The best advice on productivity in today's age of information overload - trying to empty ur inbox is a waste of timehttps://t.co/QNVXL2CyBy— Nikhil Kulkarni (@kulkarninikhil) October 21, 2016
Organizing the Inbox and emptying it are two different issues. Those who don't use Inbox as a todo list might have other ways of managing to-do. The article above is meant for those who rather than organize emails and prioritize them according to their importance, choose to use the 'arrival time' of an email as a default prioritization order. Those for whom acting on each mail means reading or replying it or deleting i.e. ignoring it. And also accompanied by the syndrome that an email replied and deleted (or archived) is 'ball out of my court' and I need not visit it again until there is a response from the other side.
This strategy of email management is appropriate for someone doing a back-office customer service job where each email acts like a ticket which you need to close. [Such professions are incidentally those which are getting replaced by AI or analytics based bots or programs]. However, in most professions today email is a means of a. collaboration b. information for personal welfare & growth [ex. newsletters] c. intimation of process statuses. Apart from 'c', none of the other two can afford to be consumed on a 'act as it comes' basis because both collaborative work and personal development need thought and focussed attention. And attention should be scheduled when the mind is in a state to do it than done impromptu.
However, there are troves of articles online junking email as an appropriate medium to get these two jobs done. There has been concerted effort to move away from email for both collaboration and personal development. Newsletters have moved to blogs and interactive portals - some are even attempting to convert them into MooC like interfaces. Collaboration itself is evolving with Office Online and Google Docs competing for features and several other special purpose collaboration platforms like Jira and Slack emerging (Slack even offers ways to intimate).

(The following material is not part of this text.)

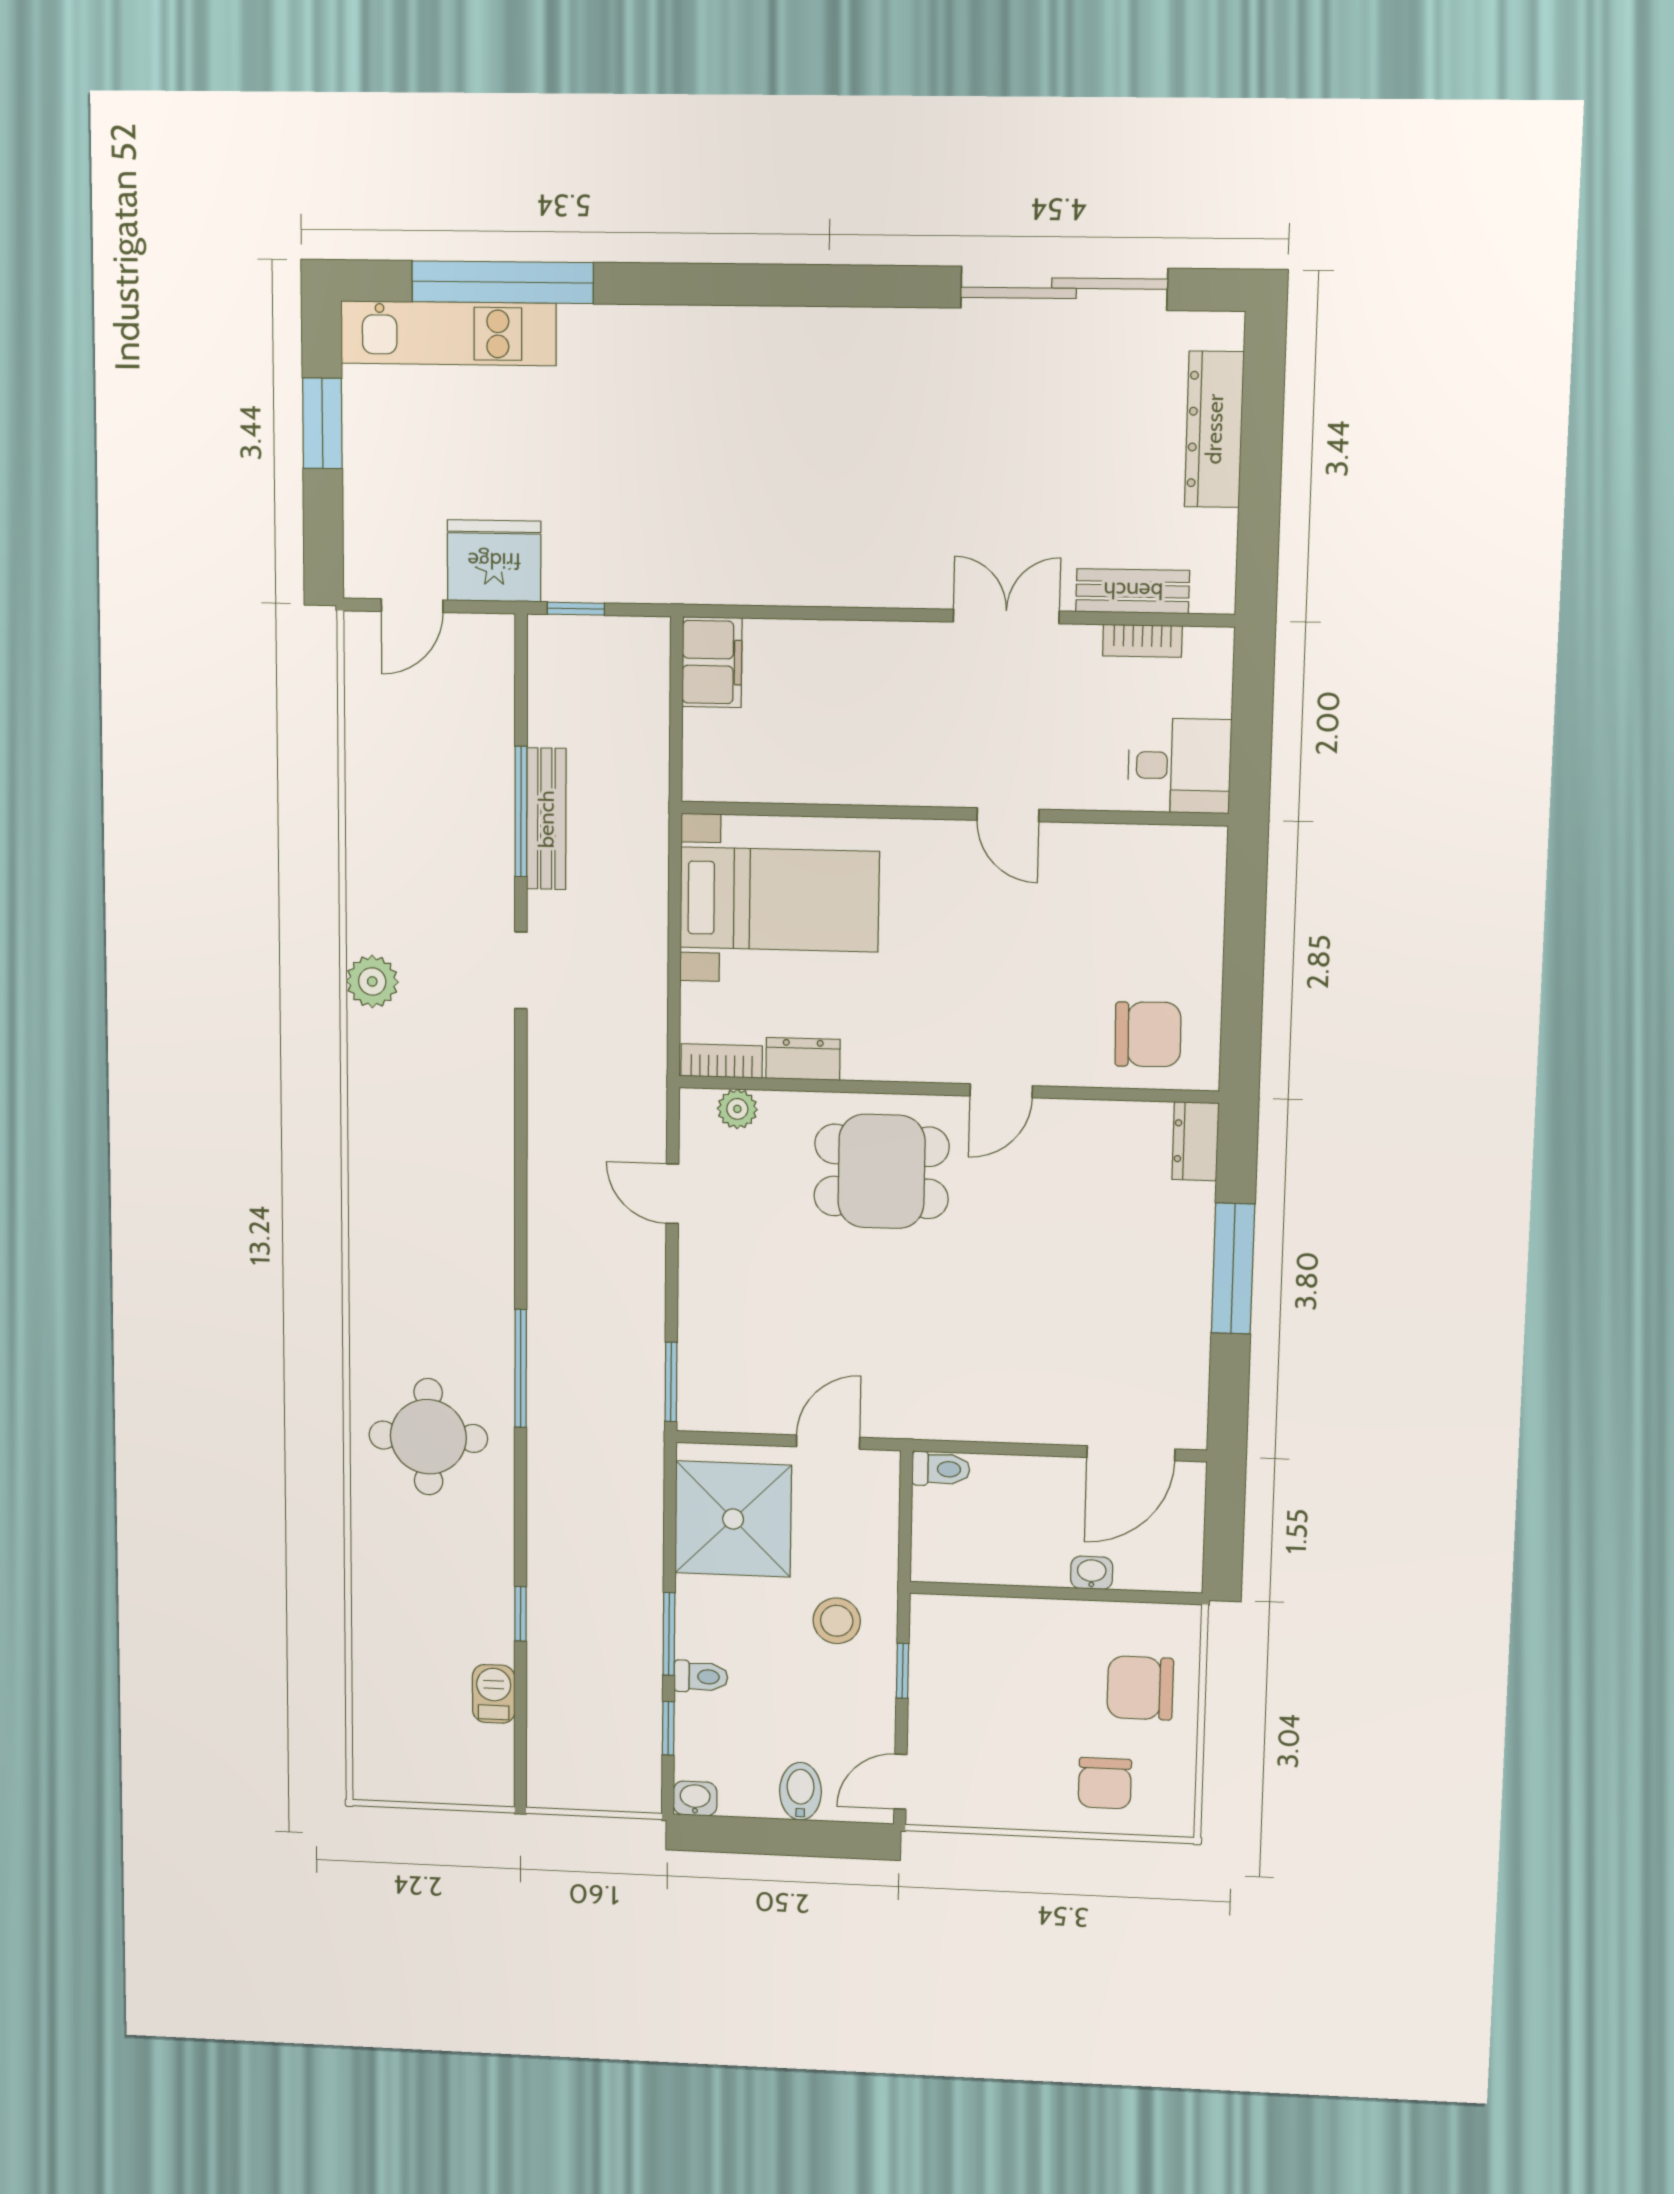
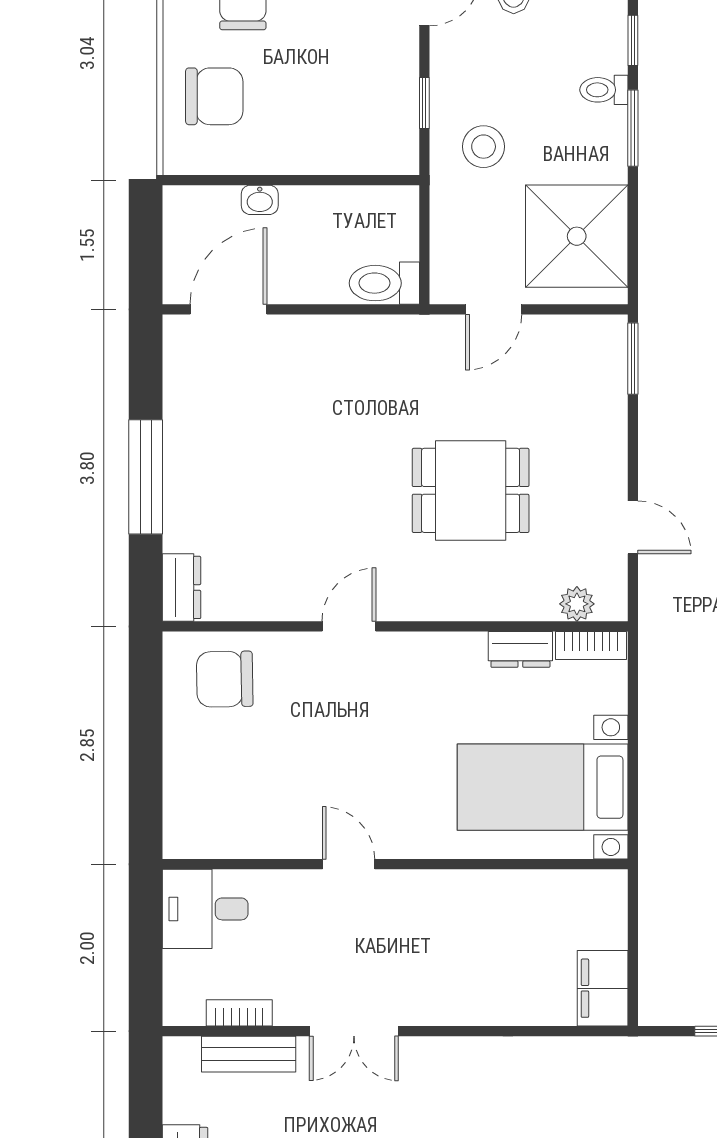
dining table: (882, 1171) -> (471, 490), moved
toilet: (941, 1469) -> (384, 283), width x1.37, depth x1.39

But in spite of this, email continues to serve as an all purpose channel for collaboration and personal development and I guess, like the cockroach, it will survive the current wave of change and stay relevant even decades later as a general purpose communication or messaging platform. So what options do you have as a user - do you continue to live with schedule as they come strategy on email?
Until GMail and filters arrived on the scene - 12 years ago - you had no choice, but it is no longer so. With GMail, we can sort our mail automatically for 75-80% mails properly in folders for later reading and clearing when we have time. This way the time spent in sorting mails, which is what most people do while 'emptying' their inbox, will be saved. I have a very real benchmark of this from my KPMG days. My official mailbox on Outlook which did not have this feature usually took 4 hours per week to keep organized, and yet many times I couldn't find mails when needed because I had made mistakes in sorting them manually.
Using a combination of a well defined labels hierarchy and filters which automatically move mails to these labels, most collaboration and personal development emails can be automatically sorted into proper labels to be attended to at a pre-scheduled time than actioned as they arrive. You are only left with a. intimation mails b. mails from new sources for which filtering has not been set up.